**Provided information:**
________

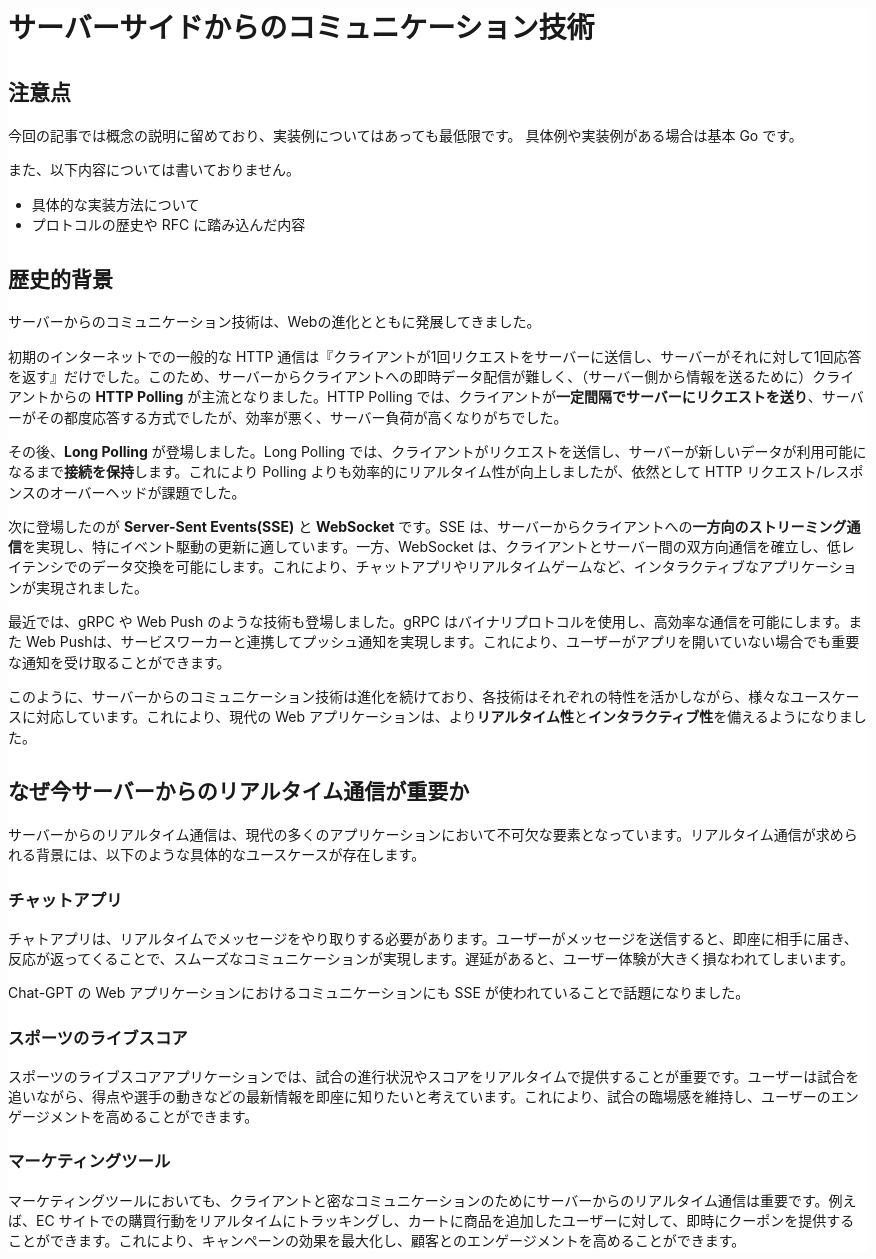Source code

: # サーバーサイドからのコミュニケーション技術

## 注意点

今回の記事では概念の説明に留めており、実装例についてはあっても最低限です。
具体例や実装例がある場合は基本 Go です。

また、以下内容については書いておりません。

- 具体的な実装方法について
- プロトコルの歴史や RFC に踏み込んだ内容

## 歴史的背景

サーバーからのコミュニケーション技術は、Webの進化とともに発展してきました。

初期のインターネットでの一般的な HTTP 通信は『クライアントが1回リクエストをサーバーに送信し、サーバーがそれに対して1回応答を返す』だけでした。このため、サーバーからクライアントへの即時データ配信が難しく、（サーバー側から情報を送るために）クライアントからの **HTTP Polling** が主流となりました。HTTP Polling では、クライアントが**一定間隔でサーバーにリクエストを送り**、サーバーがその都度応答する方式でしたが、効率が悪く、サーバー負荷が高くなりがちでした。

その後、**Long Polling** が登場しました。Long Polling では、クライアントがリクエストを送信し、サーバーが新しいデータが利用可能になるまで**接続を保持**します。これにより Polling よりも効率的にリアルタイム性が向上しましたが、依然として HTTP リクエスト/レスポンスのオーバーヘッドが課題でした。

次に登場したのが **Server-Sent Events(SSE)** と **WebSocket** です。SSE は、サーバーからクライアントへの**一方向のストリーミング通信**を実現し、特にイベント駆動の更新に適しています。一方、WebSocket は、クライアントとサーバー間の双方向通信を確立し、低レイテンシでのデータ交換を可能にします。これにより、チャットアプリやリアルタイムゲームなど、インタラクティブなアプリケーションが実現されました。

最近では、gRPC や Web Push のような技術も登場しました。gRPC はバイナリプロトコルを使用し、高効率な通信を可能にします。また Web Pushは、サービスワーカーと連携してプッシュ通知を実現します。これにより、ユーザーがアプリを開いていない場合でも重要な通知を受け取ることができます。

このように、サーバーからのコミュニケーション技術は進化を続けており、各技術はそれぞれの特性を活かしながら、様々なユースケースに対応しています。これにより、現代の Web アプリケーションは、より**リアルタイム性**と**インタラクティブ性**を備えるようになりました。


## なぜ今サーバーからのリアルタイム通信が重要か

サーバーからのリアルタイム通信は、現代の多くのアプリケーションにおいて不可欠な要素となっています。リアルタイム通信が求められる背景には、以下のような具体的なユースケースが存在します。

### チャットアプリ

チャトアプリは、リアルタイムでメッセージをやり取りする必要があります。ユーザーがメッセージを送信すると、即座に相手に届き、反応が返ってくることで、スムーズなコミュニケーションが実現します。遅延があると、ユーザー体験が大きく損なわれてしまいます。

Chat-GPT の Web アプリケーションにおけるコミュニケーションにも SSE が使われていることで話題になりました。

### スポーツのライブスコア

スポーツのライブスコアアプリケーションでは、試合の進行状況やスコアをリアルタイムで提供することが重要です。ユーザーは試合を追いながら、得点や選手の動きなどの最新情報を即座に知りたいと考えています。これにより、試合の臨場感を維持し、ユーザーのエンゲージメントを高めることができます。

### マーケティングツール

マーケティングツールにおいても、クライアントと密なコミュニケーションのためにサーバーからのリアルタイム通信は重要です。例えば、EC サイトでの購買行動をリアルタイムにトラッキングし、カートに商品を追加したユーザーに対して、即時にクーポンを提供することができます。これにより、キャンペーンの効果を最大化し、顧客とのエンゲージメントを高めることができます。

________

**Exercise brief:**
Only the lines from the top of the material above down to the line bearing "その後、**Long Polling** が登場しました。Long", that line included, should be set down exactly; no pictures.

**Output of the exercise:**
Source code

: # サーバーサイドからのコミュニケーション技術

## 注意点

今回の記事では概念の説明に留めており、実装例についてはあっても最低限です。
具体例や実装例がある場合は基本 Go です。

また、以下内容については書いておりません。

- 具体的な実装方法について
- プロトコルの歴史や RFC に踏み込んだ内容

## 歴史的背景

サーバーからのコミュニケーション技術は、Webの進化とともに発展してきました。

初期のインターネットでの一般的な HTTP 通信は『クライアントが1回リクエストをサーバーに送信し、サーバーがそれに対して1回応答を返す』だけでした。このため、サーバーからクライアントへの即時データ配信が難しく、（サーバー側から情報を送るために）クライアントからの **HTTP Polling** が主流となりました。HTTP Polling では、クライアントが**一定間隔でサーバーにリクエストを送り**、サーバーがその都度応答する方式でしたが、効率が悪く、サーバー負荷が高くなりがちでした。

その後、**Long Polling** が登場しました。Long Polling では、クライアントがリクエストを送信し、サーバーが新しいデータが利用可能になるまで**接続を保持**します。これにより Polling よりも効率的にリアルタイム性が向上しましたが、依然として HTTP リクエスト/レスポンスのオーバーヘッドが課題でした。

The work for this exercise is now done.